A persistent breach condition detects a metric that stays above a threshold across several consecutive time buckets, for example CPU above 90% in all 10 of the last 10 five-minute windows. This filters out transient spikes and fires only when a problem has been sustained.

ES|QL can express this with bucket counting:

FROM metrics-*
| WHERE @timestamp >= NOW() - 50 minutes
| EVAL bucket = BUCKET(@timestamp, 5 minutes)
| STATS
    total_buckets     = COUNT_DISTINCT(bucket),
    exceeding_buckets = COUNT_DISTINCT(
      CASE(system.cpu.total.pct > 0.90, bucket, null)
    )
  BY host.name
| WHERE total_buckets >= 10
    AND exceeding_buckets == total_buckets
| KEEP host.name, total_buckets, exceeding_buckets
		
  1. Lookback must cover all 10 buckets (10 × 5 min = 50 min)
  2. Assign each event to its 5-minute time bucket
  3. How many distinct buckets exist in the window
  4. Count only buckets where CPU exceeded threshold;
  5. null values are excluded by COUNT_DISTINCT
  6. Require a full window of data before firing;
  7. every bucket must have breached

The rule's lookback window must cover all the buckets you want to check. In this example, 10 five-minute buckets requires at least 50 minutes of lookback.

If any bucket is missing because the host stopped reporting briefly mid-window, total_buckets drops below 10 and the condition doesn't fire. This is a deliberate safety check: a host that went silent for one bucket is treated as "we don't have enough data to confirm persistence" rather than "breach."
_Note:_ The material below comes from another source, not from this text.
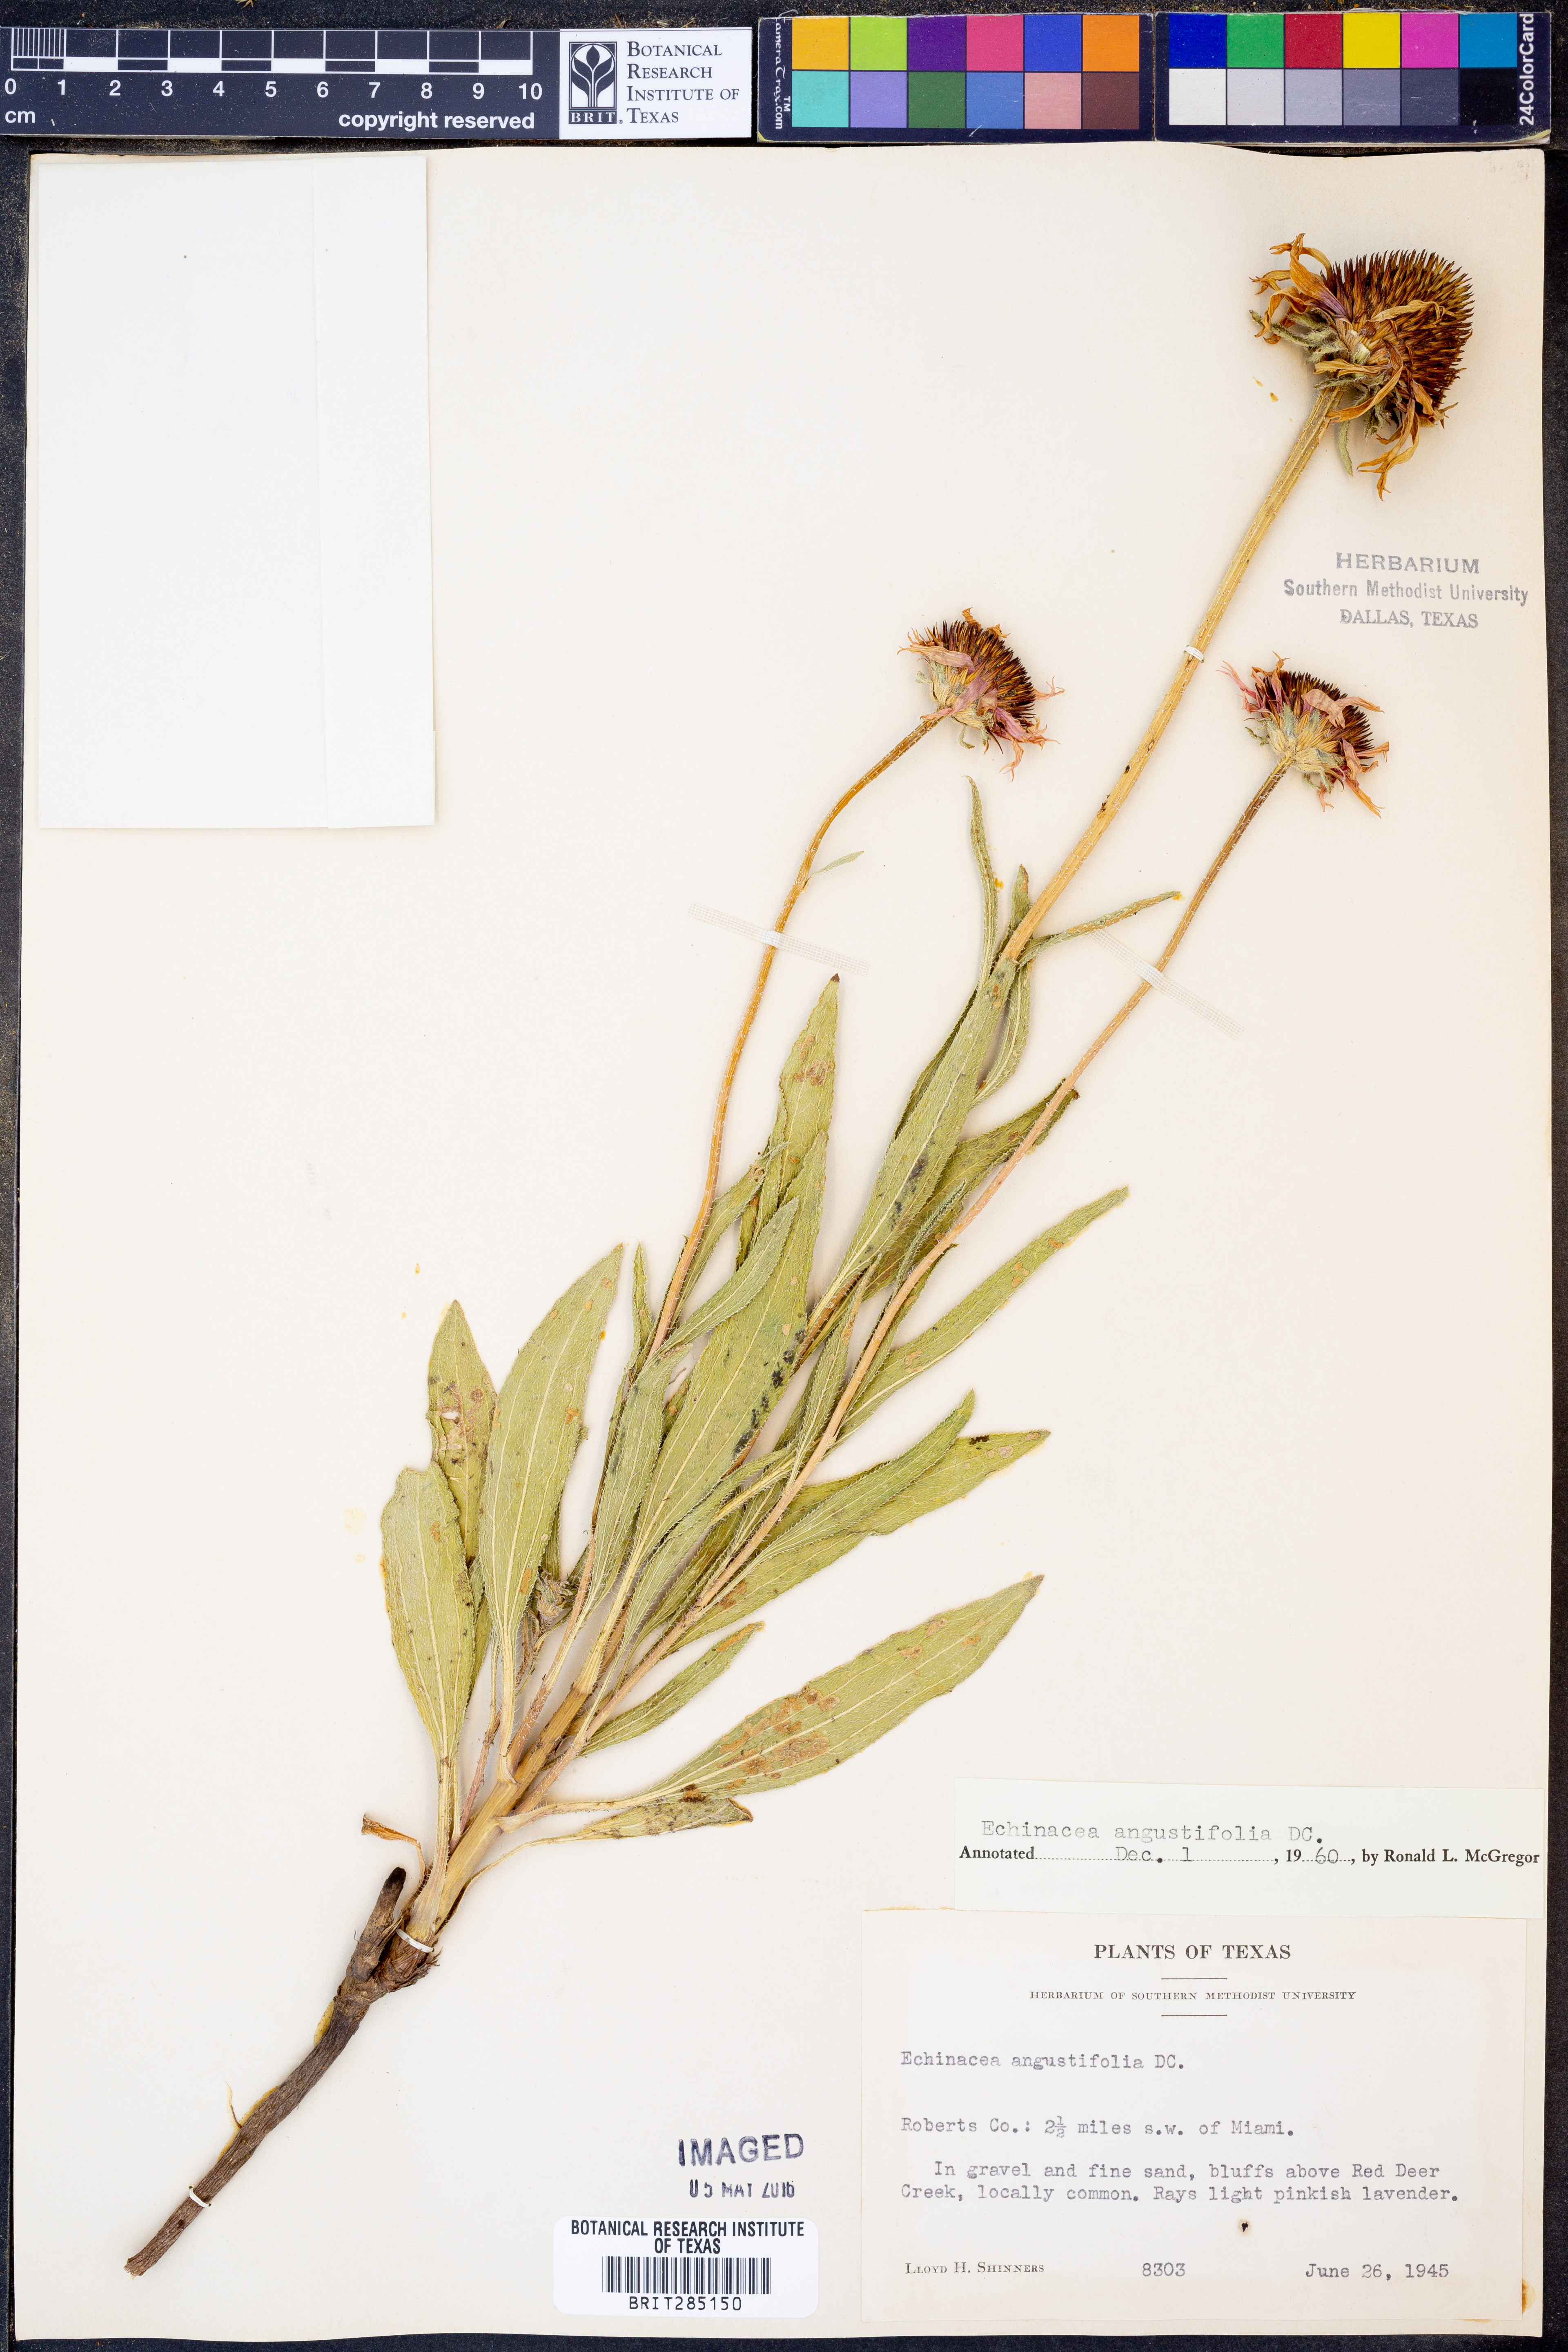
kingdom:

If you want to allow some gaps, replace exceeding_buckets == total_buckets with a ratio or a minimum count:

| WHERE total_buckets >= 8
    AND exceeding_buckets >= total_buckets * 0.9
		
  1. Tolerate up to 2 missing buckets
  2. 90% of present buckets must have breached

Design the query so that gaps in reporting produce the behavior you want before deploying it.